- What the exercise asks -
In the excerpt on algorithm robustness below, can you repeat word for word the part that starts at "The last issue" and stops after "of the recipe."?

- Page excerpt -
· · · ·

The counter-point to these methods is their computational cost and complexity. The second issue is their fragility, which can be recast as their robustness or stability in the face of real problems. Still their performance gains are sufficient to amortize the costs given the vast magnitude of the accuracy gains and effective scaling.

An expert is a person who has made all the mistakes that can be made in a very narrow field.

― Niels Bohr

The last issue to touch upon is the need to make algorithms robust, which is just another word for stable. Work on stability of algorithms is simply not happening these days. Part of the consequence is a lack of progress. For example one way to view the lack of ability of multigrid to dominate numerical linear algebra is its lack of robustness (stability). The same thing holds for high-order discretizations, which are typically not as robust or stable as low order ones. As a result low-order methods dominate scientific computing. For algorithms to prosper work on stability and robustness needs to be part of the recipe.

· · · ·

- Data lines -
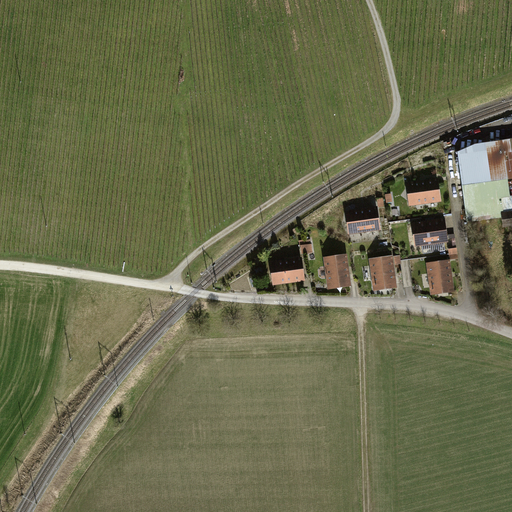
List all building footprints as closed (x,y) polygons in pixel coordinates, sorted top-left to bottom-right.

· · · ·

- Full answer -
The last issue to touch upon is the need to make algorithms robust, which is just another word for stable. Work on stability of algorithms is simply not happening these days. Part of the consequence is a lack of progress. For example one way to view the lack of ability of multigrid to dominate numerical linear algebra is its lack of robustness (stability). The same thing holds for high-order discretizations, which are typically not as robust or stable as low order ones. As a result low-order methods dominate scientific computing. For algorithms to prosper work on stability and robustness needs to be part of the recipe.